Operating System - HP-UX
1819919 Members
2271 Online
109607 Solutions
New Discussion юеВ

Re: comparing using diff or something else

 
SOLVED
Go to solution
u856100
Frequent Advisor

comparing using diff or something else

Chaps

I am trying to decide what method to use to compare two rather large files.

The two files have roughly 2.5 million records in each and each record consists of about 10 fields of approximately 30 characters each.

I want to attempt to 'diff' these files (or compare them in another way), and produce a log of the dicrepancies etc.

any ideas

thanks a million
John
chicken or egg first?
7 REPLIES 7
Leif Halvarsson_2
Honored Contributor

Re: comparing using diff or something else

Hi

Perhaps "comm" will do the job. The files need to be sorted. Then comm can report
- Lines common to both files
- Lines only in the firet file
- Lines only in the second file
in any combination. Have aa look at "man comm".
James R. Ferguson
Acclaimed Contributor

Re: comparing using diff or something else

Hi John:

Given that the files are very large, you probably will need 'bdiff' which is 'diff' for "b"ig files. You might also look at 'cmp'.
See the man pages for more information on each of the above.

Regards!

...JRF...
u856100
Frequent Advisor

Re: comparing using diff or something else

thanks for your answers chaps,

for a file that is not going to grow more than 2.5 million, is cmp and comm suitable?

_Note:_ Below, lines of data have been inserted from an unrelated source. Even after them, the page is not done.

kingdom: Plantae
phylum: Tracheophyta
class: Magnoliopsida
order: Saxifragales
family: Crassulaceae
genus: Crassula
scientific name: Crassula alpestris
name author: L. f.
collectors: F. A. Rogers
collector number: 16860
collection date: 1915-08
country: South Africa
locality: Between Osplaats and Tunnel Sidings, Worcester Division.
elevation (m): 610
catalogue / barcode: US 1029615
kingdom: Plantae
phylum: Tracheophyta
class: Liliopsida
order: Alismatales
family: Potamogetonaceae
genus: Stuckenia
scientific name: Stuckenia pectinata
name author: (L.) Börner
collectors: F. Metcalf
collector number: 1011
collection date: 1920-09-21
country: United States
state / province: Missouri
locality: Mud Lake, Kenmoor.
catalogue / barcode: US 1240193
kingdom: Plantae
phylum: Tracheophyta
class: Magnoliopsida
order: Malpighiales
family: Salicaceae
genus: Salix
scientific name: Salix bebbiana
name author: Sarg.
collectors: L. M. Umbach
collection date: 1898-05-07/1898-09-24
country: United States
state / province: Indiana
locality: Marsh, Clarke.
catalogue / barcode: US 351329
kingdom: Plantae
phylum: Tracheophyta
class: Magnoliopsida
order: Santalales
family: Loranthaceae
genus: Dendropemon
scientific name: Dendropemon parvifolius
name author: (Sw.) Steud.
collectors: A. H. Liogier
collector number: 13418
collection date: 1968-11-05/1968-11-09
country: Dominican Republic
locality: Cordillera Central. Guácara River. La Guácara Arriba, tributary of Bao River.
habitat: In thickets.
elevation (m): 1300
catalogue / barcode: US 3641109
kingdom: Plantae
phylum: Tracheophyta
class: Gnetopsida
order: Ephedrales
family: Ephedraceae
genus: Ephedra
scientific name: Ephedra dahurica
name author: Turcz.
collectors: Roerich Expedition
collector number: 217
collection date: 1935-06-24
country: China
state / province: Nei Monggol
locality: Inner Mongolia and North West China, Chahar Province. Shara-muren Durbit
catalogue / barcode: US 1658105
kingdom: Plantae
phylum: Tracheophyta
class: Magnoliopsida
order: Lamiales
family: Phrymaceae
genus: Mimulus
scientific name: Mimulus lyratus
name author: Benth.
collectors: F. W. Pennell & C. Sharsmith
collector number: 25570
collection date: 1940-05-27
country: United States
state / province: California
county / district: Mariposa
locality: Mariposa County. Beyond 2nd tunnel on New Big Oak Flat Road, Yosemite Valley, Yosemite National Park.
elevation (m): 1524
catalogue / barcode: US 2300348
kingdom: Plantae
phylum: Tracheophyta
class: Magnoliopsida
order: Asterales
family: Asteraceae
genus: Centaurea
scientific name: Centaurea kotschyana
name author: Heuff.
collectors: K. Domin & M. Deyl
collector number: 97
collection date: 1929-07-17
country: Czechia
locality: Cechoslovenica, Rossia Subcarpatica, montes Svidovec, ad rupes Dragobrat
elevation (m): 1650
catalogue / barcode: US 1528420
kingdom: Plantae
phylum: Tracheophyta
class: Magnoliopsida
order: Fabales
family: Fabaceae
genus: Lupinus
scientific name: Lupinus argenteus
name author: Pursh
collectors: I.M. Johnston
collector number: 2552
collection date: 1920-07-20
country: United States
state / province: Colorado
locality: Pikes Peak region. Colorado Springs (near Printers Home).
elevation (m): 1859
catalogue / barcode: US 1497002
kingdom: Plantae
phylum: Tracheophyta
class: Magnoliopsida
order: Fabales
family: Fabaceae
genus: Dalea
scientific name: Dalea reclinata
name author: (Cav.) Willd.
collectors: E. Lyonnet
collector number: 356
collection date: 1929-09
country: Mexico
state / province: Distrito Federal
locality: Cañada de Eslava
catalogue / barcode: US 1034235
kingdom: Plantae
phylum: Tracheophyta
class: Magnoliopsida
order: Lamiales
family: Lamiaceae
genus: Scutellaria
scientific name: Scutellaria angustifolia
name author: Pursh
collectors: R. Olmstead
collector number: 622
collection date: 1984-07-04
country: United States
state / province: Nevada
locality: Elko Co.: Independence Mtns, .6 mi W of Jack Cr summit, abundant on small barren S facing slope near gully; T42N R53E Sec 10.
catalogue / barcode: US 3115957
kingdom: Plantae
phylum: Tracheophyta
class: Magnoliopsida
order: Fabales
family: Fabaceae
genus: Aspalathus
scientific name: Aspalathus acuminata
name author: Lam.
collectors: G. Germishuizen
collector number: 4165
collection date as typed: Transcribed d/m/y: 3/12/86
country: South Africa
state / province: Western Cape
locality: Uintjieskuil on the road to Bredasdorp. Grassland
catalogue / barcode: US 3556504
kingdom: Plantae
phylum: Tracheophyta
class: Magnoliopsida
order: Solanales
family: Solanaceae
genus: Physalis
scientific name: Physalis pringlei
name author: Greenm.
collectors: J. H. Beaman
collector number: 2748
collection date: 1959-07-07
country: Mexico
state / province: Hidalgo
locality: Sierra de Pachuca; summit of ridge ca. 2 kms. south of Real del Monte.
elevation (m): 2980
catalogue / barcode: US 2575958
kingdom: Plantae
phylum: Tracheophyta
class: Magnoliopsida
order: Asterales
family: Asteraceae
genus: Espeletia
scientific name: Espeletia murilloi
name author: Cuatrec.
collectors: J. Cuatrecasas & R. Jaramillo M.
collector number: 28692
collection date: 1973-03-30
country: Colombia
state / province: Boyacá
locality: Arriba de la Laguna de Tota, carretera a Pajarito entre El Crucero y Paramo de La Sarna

it's just that I prefer these two methods over diff.

thanks again
John
chicken or egg first?
James R. Ferguson
Acclaimed Contributor

Re: comparing using diff or something else

Hi (again) John:

In answer to your last question regarding the suitability of 'comm' and 'cmp' for million-record files, my advice is simply to try it.

"Your-milage-may-vary" always applies. I have no experience with these utilities and files this large.

It is noteworthy, however, that 'bdiff', 'cmp' and 'comm' are described as being capable of handling largefiles. See the section "Text Processing Commands" in the "Large Files White Paper":

http://docs.hp.com/hpux/onlinedocs/os/lgfiles4.pdf

Regards!

...JRF...
A. Clay Stephenson
Acclaimed Contributor

Re: comparing using diff or something else

You failed to mention one very important aspect of the problem. Are you comparing textual data and are the records linefeed separated? If those conditions are true then bdiff is probably the weapon of choice but if this is binary data then the task becomes more difficult and may actually require a custom
script (e.g. Perl) to analyze the deltas in some meaning ful way.
If it ain't broke, I can fix that.
u856100
Frequent Advisor

Re: comparing using diff or something else

Hi Clay,

the characters are textual data that are pipe delimited. The data is address data, i.e.

131|real street|Richmond|London|UK ....etc

so based onthis, you are suggesting bdiff is the man/woman for the job

Bummer, I don't get on with diff

thanks a bunch for your help guys!

John
chicken or egg first?
Brian Kinney
Frequent Advisor
Solution

Re: comparing using diff or something else

One of the most painful parts about large diffs is that the files are unsorted. I highly recommend that you first massage your data so any "keys" like account numbers are your first field (awk would be a good choice to manipulate this data around), then run a sort on both files.

After the data is prepared, you may want to try writing a Perl script to get a more valuable answer from the results other than bdiff or comm can give. If comm or bdiff is good enough, then ignore the rest of this message.

It *appears* your data is from some flat file database or spreadsheet, and you are looking for what has changed within a listing OR what has been removed from either list. Here's the PSEUDOCODE of what to accomplish. I'll use the word "key" as an account number, something that is unique to all records.

read from a
read from b
repeat
if a == b
print a to MATCHED file
read from a
read from b
else
# Is this a modified entry? If so, print
# out both a and b entries for my review.
#
# This is the only reason to write a
# script instead of using bdiff or comm
# if you don't need this specific data,
# don't bother with the scripting.
#
if key[a] == key[b]
print "WAS " a to MODIFIED file
print "NOW " b to MODIFIED file
read from a
read from b
else
# non matching keys, so move on
if key[a] < key[b]
print a to NOT_IN_B file
read from a
else
print b to NOT_IN_A file
read from b
endif
endif
endif
until (end of a) or (end of b)
while not (end of a)
print a to NOT_IN_B file
read from a
endwhile
while not (end of b)
print b to NOT_IN_A file
read from b
endwhile





"Any sufficiently advanced technology can be indistinguishable from magic" Arthur C. Clarke. My corollary - "Any advanced technology can be crushed with a sufficently large enough rock."